### Brief 1
In the essay on grief and happiness, which birthday was the Home Goods gift card meant to celebrate?
### Brief 2
Reproduce the part of the essay on grief and happiness that opens with the words containing "It felt like" and closes with "match my grief.".
### Brief 3
Resume the essay on grief and happiness after its last sentence.

Allowing myself to be happy, after the death of my husband, always felt a little like betrayal.
It felt like I was shouting from the highest peaks that life without him was enjoyable, like I didn’t care that he had died, or like I had forgotten about it or something. So – happiness – that was not allowed. It dishonored my husband’s life. It didn’t portray how horribly I missed him. It didn’t match my grief.
I hadn’t consciously decided to deny myself happiness, but in my endeavors to honor my husband – happiness felt inappropriate, so I was stunned when my therapist asked about it.
“What do you do for fun?” She asked.
Fun… I listed off several things that involved goals of mine, but then she clarified. “You know, something that doesn’t necessarily achieve any specific goal, but it brings you a lot of joy.”
Speechless is the perfect word. I was speechless. I sat on it for two weeks. Everything in my life was wrapped around loving my family, trusting God, advancing my career, managing my finances, and maintaining my physical health. But joy and happiness?
I’m trying to hold my life together, be strong and independent. I don’t have time to stop and smell the proverbial roses. That’s only for fairytales.
I actually scoffed at the notion. Nevertheless, my therapist had urged me to find something that gave me joy, so – I started thinking.
My mother had mailed me a gift card for Home Goods to celebrate my 47th birthday, so I thought I might start there. It sounded easy enough. Off I went. I parked, grabbed a cart, and fast walked every aisle in ten minutes, all the while growing agitated at the other shoppers who were buying things they didn’t need and wasting time meandering through a store full of trinkets and lamps and kitchen gadgets!
Then, somehow, this triggered my grief, so I had to leave because I didn’t want anyone to see the tears. On the way home, my thoughts were everywhere.
Why didn’t I enjoy that? The store was cool, Sonney! It was like Target on steroids! Why am I this upset? Why was I mad at the other shoppers for enjoying themselves?
I mean, I run errands all the time, but only when something important runs out or breaks; I go to Target when I need toothpaste or a phone charger because my other one stopped working. I don’t just “go to Target” to “see what I can see,” not anymore, not since Jay died.
I’m not saying I haven’t experienced any joy or happiness since Jay passed, because I have. My grandson and granddaughter came into the world. My oldest daughter earned her associates, started her bachelor’s, and got married. My son graduated with his bachelor’s, and my youngest daughter got accepted to a university and began her academic journey. All these things brought me immense levels of joy. What I am talking about here is the act of denying myself my own little forms of happiness.
For example, as of last week, I still hadn’t unpacked everything despite moving to my new place over two years ago. My house held the essentials (beds, dressers, nightstands, televisions) but the walls were bare, and many of my books (Books make me happy!!) were still packed. The genres I chose to read had changed as well; I only read to learn and had stopped reading to simply enjoy a good book. On the personal side, I didn’t really have a clothing style anymore. I just bought whatever was on sale or seemed practical. I styled my hair only when I was going to work.

Geospatial object listing items:
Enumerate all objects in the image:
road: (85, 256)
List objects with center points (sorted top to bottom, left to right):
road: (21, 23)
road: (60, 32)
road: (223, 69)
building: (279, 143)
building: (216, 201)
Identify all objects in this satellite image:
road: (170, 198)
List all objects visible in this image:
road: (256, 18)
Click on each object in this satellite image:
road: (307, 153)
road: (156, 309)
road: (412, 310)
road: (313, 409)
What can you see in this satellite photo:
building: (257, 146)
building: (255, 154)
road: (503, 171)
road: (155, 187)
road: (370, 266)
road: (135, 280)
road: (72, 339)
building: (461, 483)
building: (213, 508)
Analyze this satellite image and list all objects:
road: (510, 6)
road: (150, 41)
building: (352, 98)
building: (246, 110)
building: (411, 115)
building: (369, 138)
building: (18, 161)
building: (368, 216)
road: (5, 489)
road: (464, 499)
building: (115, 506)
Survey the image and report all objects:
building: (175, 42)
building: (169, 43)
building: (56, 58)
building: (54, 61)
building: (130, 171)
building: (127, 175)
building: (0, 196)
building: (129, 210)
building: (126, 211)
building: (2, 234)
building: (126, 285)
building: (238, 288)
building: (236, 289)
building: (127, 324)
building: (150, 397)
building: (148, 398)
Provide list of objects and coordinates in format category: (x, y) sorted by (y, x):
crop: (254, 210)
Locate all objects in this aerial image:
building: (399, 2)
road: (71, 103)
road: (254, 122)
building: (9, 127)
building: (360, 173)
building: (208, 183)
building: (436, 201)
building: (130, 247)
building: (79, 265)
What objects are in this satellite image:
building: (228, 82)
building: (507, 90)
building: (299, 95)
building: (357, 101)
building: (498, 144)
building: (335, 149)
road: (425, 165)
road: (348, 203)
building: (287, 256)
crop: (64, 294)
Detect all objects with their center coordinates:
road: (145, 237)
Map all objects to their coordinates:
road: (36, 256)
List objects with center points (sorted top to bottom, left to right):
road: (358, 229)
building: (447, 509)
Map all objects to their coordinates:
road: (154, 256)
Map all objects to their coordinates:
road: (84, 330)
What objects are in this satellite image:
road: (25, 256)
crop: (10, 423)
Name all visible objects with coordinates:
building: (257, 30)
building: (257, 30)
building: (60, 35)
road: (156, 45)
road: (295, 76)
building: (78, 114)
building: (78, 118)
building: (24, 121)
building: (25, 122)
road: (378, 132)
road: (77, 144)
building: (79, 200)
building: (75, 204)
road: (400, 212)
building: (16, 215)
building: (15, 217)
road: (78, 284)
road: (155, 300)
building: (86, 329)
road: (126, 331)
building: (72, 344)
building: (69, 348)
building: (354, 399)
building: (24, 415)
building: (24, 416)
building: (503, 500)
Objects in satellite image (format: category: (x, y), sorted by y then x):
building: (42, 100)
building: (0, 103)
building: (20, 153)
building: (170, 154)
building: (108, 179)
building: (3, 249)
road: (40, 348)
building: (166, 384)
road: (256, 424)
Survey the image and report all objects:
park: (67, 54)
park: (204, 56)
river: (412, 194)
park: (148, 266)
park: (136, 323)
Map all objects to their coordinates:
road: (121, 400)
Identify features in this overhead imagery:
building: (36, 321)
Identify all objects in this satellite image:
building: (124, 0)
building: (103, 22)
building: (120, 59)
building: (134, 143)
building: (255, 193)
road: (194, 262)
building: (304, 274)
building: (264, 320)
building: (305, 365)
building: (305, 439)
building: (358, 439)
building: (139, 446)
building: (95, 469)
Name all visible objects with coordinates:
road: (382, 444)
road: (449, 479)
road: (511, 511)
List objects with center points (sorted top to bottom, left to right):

### Your response 1
The 47th birthday.

### Your response 2
It felt like I was shouting from the highest peaks that life without him was enjoyable, like I didn’t care that he had died, or like I had forgotten about it or something. So – happiness – that was not allowed. It dishonored my husband’s life. It didn’t portray how horribly I missed him. It didn’t match my grief.

### Your response 3
Do I even know who I am right now? Is this normal? Do grieving people do this, or am I broken?
Turns out – it is completely normal to feel like happiness and joy are not appropriate, not allowed after someone has passed away. It’s normal to perceive happiness and joy as forms of betrayal against a loved one who is no longer here.
Together, my therapist and I talked about a few things I could do to start allowing a little happiness into my world.
For example, this week I unpacked the rest of my boxes and finally set up my office with my desk and bookshelves. And my daughter, Liz, and I went to Home Goods together. We spent almost two hours combing through all the aisles. The goal was to buy something we didn’t actually need. She had her own gift card from Grandma Penny because her birthday is a few days after mine, and together we figured out how to spend every last cent of those gift cards. Thanks, Momma. I bought a cute candle, a decorative pillow, a pretty jar, and a flower vase that made me smile. When we got home, I spent a couple of hours hanging things on the walls, and Lizzy helped me decorate the office.
So, there it is. Happiness is allowed. And I’m curious – what are you doing to let happiness and joy have a place in your grief journey? And also – How insane was that sentence?!?! I might need to write that on a piece of paper and pin it to my office wall: “What are you doing to let happiness and joy have a place in your grief journey?”
I am nearing the 4th anniversary of my husband leaving this world. A year ago, last July, I saw the Barbie movie, the first movie I saw in the theater since he left. That movie reminded me the joy of just play. Letting go and imagining a world that you make for yourself. Walking out of the theater I gave myself to feel permission to feel joy again. It’s been a year since that moment, and I’ve since made my personal joy a priority in my life. I believe in that two opposite things can be true at once. I can feel joy in the moment, and at the same time, I can miss him with all my heart. Both make me smile.